Schenkte er ihm aber das Leben, dann wäre es nicht mehr nur das seine, und dann
würde er sich dieser Gabe würdig erweisen.
     
    SECHSUNDVIERZIG
     
     
    Zu den meisten
festen und Gelagen wurde Menelaos als Ehrengast geladen. Helena willigte
ein, sich mit ihm zu zeigen, und erntete allerseits Zustimmung. Die Griechen
mischten sich unters Volk, achteten die Gesetze des Landes und machten nicht
weiter von sich reden.
    Dieser Erfolg wurde Chenar zugeschrieben, seinem
diplomatischen Geschick, wie seine Anhänger mutmaßten. Das offenkundig feindselige
Verhalten des Regenten gegenüber dem König von Lakedämon war, wenn auch
verhohlen, mißbilligt worden. Ramses war nicht anpassungsfähig und ließ es an
Anstand mangeln. War das nicht ein erneuter Beweis, daß er unfähig war, zu
regieren?
    Die Wochen vergingen, und Chenar gewann verlorenen
Boden zurück. Die lange Abwesenheit seines Bruders, der noch immer in Abydos
weilte, ließ ihm freie Hand. Er trug zwar nicht den Titel eines Regenten, aber
wer wollte leugnen, daß er das Zeug dazu hatte?
    Zwar wagte niemand, Sethos’ Entscheidung für abwegig
zu halten, doch er konnte sich vielleicht geirrt haben. So mancher Höfling
hielt das nicht für ausgeschlossen. Ramses’ Auftreten war gewiß weitaus
beeindruckender als das Chenars, aber genügte das für ein Staatsoberhaupt?
    Von Widerstand konnte noch keine Rede sein, aber Unmut
war zunehmend spürbar, und den würde Chenar im geeigneten Augenblick zu nutzen
wissen. Eines hatte der ältere Sohn des Königs inzwischen gelernt: Ramses würde
ein gefährlicher Gegner sein. Um ihn zu bezwingen, mußte man von mehreren
Seiten gleichzeitig angreifen und ihm keine Zeit lassen, neuen Atem zu
schöpfen. Dieses geheime Ziel verfolgte Chenar mit Eifer und Ausdauer.

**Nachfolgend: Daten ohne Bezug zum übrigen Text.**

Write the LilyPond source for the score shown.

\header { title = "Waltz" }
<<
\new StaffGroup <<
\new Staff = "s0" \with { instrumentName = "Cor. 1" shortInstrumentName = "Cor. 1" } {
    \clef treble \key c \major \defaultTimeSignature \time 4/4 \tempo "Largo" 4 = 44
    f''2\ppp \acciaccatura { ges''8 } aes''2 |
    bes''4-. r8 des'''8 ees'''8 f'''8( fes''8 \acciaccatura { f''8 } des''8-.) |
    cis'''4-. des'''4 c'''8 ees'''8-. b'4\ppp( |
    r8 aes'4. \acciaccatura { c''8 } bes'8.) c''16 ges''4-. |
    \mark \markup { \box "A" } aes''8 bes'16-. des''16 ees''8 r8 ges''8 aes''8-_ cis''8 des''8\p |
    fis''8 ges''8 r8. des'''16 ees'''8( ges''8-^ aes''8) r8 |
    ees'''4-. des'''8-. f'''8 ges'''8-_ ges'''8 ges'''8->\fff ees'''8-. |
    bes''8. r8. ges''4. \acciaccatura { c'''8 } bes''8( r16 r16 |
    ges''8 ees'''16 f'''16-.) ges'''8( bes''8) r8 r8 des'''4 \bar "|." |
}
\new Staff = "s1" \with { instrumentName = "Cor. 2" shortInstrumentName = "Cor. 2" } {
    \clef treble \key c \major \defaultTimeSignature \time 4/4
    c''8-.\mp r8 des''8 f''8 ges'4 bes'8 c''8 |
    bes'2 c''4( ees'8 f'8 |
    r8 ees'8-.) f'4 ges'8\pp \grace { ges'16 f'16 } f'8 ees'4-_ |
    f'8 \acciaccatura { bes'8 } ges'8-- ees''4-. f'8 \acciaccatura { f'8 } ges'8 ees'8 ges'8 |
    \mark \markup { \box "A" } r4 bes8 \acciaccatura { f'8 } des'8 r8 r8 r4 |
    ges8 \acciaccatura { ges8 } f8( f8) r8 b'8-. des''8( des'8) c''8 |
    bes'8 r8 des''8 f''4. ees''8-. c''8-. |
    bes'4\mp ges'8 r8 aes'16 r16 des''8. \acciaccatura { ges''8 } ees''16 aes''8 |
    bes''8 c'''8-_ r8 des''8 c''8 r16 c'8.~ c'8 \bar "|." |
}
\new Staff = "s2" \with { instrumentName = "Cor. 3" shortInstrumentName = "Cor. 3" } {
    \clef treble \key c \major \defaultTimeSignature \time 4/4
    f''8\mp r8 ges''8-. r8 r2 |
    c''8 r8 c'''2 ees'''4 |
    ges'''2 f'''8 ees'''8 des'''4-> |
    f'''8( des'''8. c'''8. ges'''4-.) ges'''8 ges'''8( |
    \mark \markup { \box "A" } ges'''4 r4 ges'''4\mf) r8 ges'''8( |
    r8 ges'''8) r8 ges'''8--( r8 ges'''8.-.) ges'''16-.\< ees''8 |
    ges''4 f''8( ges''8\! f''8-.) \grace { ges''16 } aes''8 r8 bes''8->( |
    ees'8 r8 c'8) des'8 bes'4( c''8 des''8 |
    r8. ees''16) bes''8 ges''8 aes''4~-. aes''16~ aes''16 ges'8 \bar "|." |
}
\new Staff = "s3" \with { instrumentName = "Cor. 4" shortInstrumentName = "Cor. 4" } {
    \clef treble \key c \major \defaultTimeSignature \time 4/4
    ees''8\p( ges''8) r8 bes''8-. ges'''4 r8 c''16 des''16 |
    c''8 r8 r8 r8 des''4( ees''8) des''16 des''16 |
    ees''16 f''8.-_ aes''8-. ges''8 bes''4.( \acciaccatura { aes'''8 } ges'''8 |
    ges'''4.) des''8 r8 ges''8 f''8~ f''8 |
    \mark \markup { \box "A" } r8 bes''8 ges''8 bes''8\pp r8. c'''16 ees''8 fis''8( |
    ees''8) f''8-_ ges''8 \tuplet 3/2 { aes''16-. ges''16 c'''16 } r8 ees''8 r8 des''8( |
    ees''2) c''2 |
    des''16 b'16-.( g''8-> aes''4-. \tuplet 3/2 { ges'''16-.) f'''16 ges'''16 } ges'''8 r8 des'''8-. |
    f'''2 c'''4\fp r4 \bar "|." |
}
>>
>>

    Ein entscheidender Schritt war ihm bereits gelungen.
Zwei griechische Offiziere waren der Palastwache zugeteilt worden. Sie würden
sich mit bereits dort tätigen Söldnern anfreunden und eine geheime Truppe
bilden. Vielleicht würde sich einer der Männer sogar hochdienen bis in die
Leibgarde des Regenten! Das wollte Chenar einfädeln, mit Menelaos’
Unterstützung.
    Seit der König von Lakedämon hier gelandet war, sah
die Zukunft wieder rosiger aus. Nun mußte nur noch einer der Leibärzte
bestochen werden, um genauere Auskünfte über den Gesundheitszustand des Königs
zu erlangen. In bester Verfassung schien Sethos nicht zu sein, aber nur nach
dem Augenschein zu urteilen konnte sich als Fehleinschätzung erweisen.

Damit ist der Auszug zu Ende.